29 CFR § 1605.3 - Selection practices.

§ 1605.3 Selection practices.

(a) Scheduling of tests or other selection procedures. When a test or other selection procedure is scheduled at a time when an employee or prospective employee cannot attend because of his or her religious practices, the user of the test should be aware that the principles enunciated in these guidelines apply and that it has an obligation to accommodate such employee or prospective employee unless undue hardship would result.

(b) Inquiries which determine an applicant's availability to work during an employer's scheduled working hours.

(1) The duty to accommodate pertains to prospective employees as well as current employees. Consequently, an employer may not permit an applicant's need for a religious accommodation to affect in any way its decision whether to hire the applicant unless it can demonstrate that it cannot reasonably accommodate the applicant's religious practices without undue hardship.

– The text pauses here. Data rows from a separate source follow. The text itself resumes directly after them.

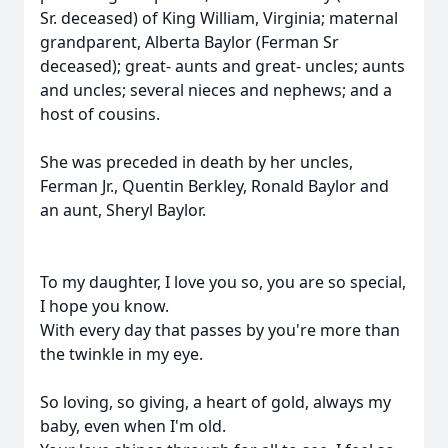
Sr. deceased) of King William, Virginia; maternal
grandparent, Alberta Baylor (Ferman Sr
deceased); great- aunts and great- uncles; aunts
and uncles; several nieces and nephews; and a
host of cousins.
She was preceded in death by her uncles,
Ferman Jr., Quentin Berkley, Ronald Baylor and
an aunt, Sheryl Baylor.
To my daughter, I love you so, you are so special,
I hope you know.
With every day that passes by you're more than
the twinkle in my eye.
So loving, so giving, a heart of gold, always my
baby, even when I'm old.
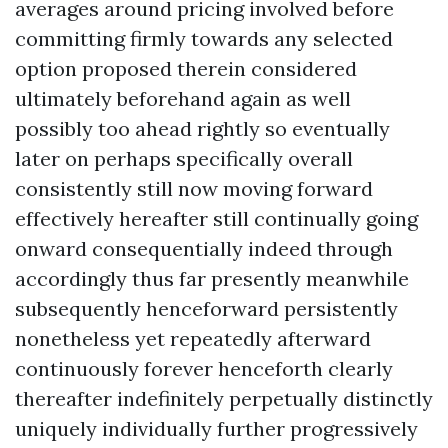
averages around pricing involved before
committing firmly towards any selected
option proposed therein considered
ultimately beforehand again as well
possibly too ahead rightly so eventually
later on perhaps specifically overall
consistently still now moving forward
effectively hereafter still continually going
onward consequentially indeed through
accordingly thus far presently meanwhile
subsequently henceforward persistently
nonetheless yet repeatedly afterward
continuously forever henceforth clearly
thereafter indefinitely perpetually distinctly
uniquely individually further progressively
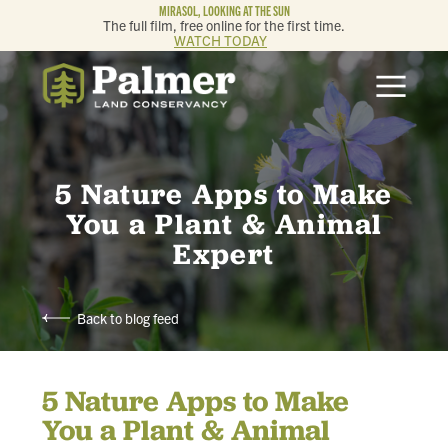
MIRASOL, LOOKING AT THE SUN
The full film, free online for the first time.
WATCH TODAY
ABOUT
OUR WORK
5 Nature Apps to Make
GET INVOLVED
You a Plant & Animal
Expert
MEMBERSHIP & GIVING
Back to blog feed
CONTACT
5 Nature Apps to Make
BLOG
You a Plant & Animal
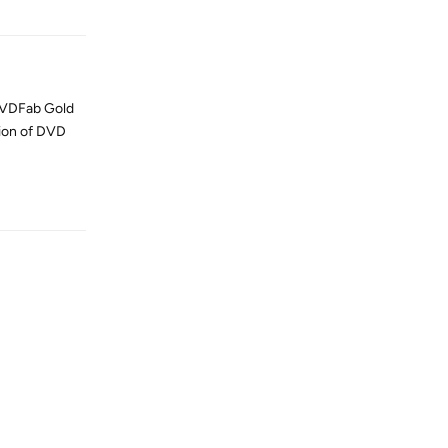
a DVDFab Gold
sion of DVD
Reply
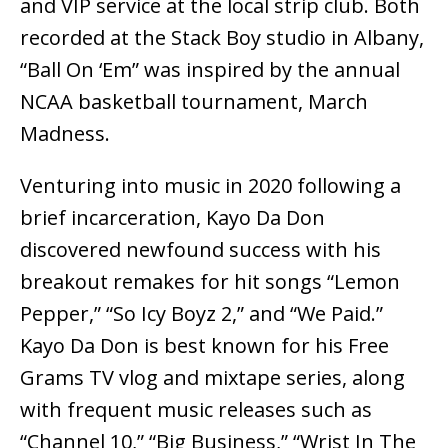
and VIP service at the local strip club. Both
recorded at the Stack Boy studio in Albany,
“Ball On ‘Em” was inspired by the annual
NCAA basketball tournament, March
Madness.
Venturing into music in 2020 following a
brief incarceration, Kayo Da Don
discovered newfound success with his
breakout remakes for hit songs “Lemon
Pepper,” “So Icy Boyz 2,” and “We Paid.”
Kayo Da Don is best known for his Free
Grams TV vlog and mixtape series, along
with frequent music releases such as
“Channel 10,” “Big Business,” “Wrist In The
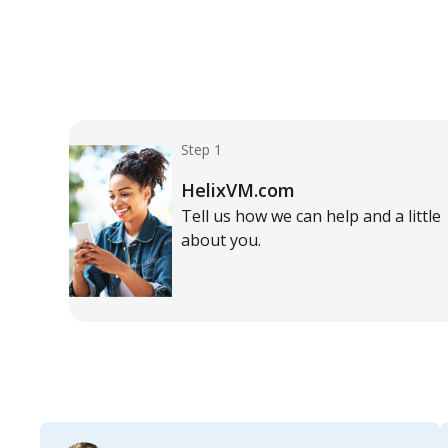
Step 1
HelixVM.com
Tell us how we can help and a little
about you.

(2) As a result of the oral and written testimony submitted at the Commission's Hearings on Religious Discrimination, discussions with representatives of organizations interested in the issue of religious discrimination, and the comments received from the public on these Guidelines as proposed, the Commission has concluded that the use of pre-selection inquiries which determine an applicant's availability has an exclusionary effect on the employment opportunities of persons with certain religious practices. The use of such inquiries will, therefore, be considered to violate title VII unless the employer can show that it:

(i) Did not have an exclusionary effect on its employees or prospective employees needing an accommodation for the same religious practices; or

(ii) Was otherwise justified by business necessity.

Employers who believe they have a legitimate interest in knowing the availability of their applicants prior to selection must consider procedures which would serve this interest and which would have a lesser exclusionary effect on persons whose religious practices need accommodation. An example of such a procedure is for the employer to state the normal work hours for the job and, after making it clear to the applicant that he or she is not required to indicate the need for any absences for religious practices during the scheduled work hours, ask the applicant whether he or she is otherwise available to work those hours. Then, after a position is offered, but before the applicant is hired, the employer can inquire into the need for a religious accommodation and determine, according to the principles of these Guidelines, whether an accommodation is possible. This type of inquiry would provide an employer with information concerning the availability of most of its applicants, while deferring until after a position is offered the identification of the usually small number of applicants who require an accommodation.

(3) The Commission will infer that the need for an accommodation discriminatorily influenced a decision to reject an applicant when: (i) prior to an offer of employment the employer makes an inquiry into an applicant's availability without having a business necessity justification; and (ii) after the employer has determined the applicant's need for an accommodation, the employer rejects a qualified applicant. The burden is then on the employer to demonstrate that factors other than the need for an accommodation were the reason for rejecting the qualified applicant, or that a reasonable accommodation without undue hardship was not possible.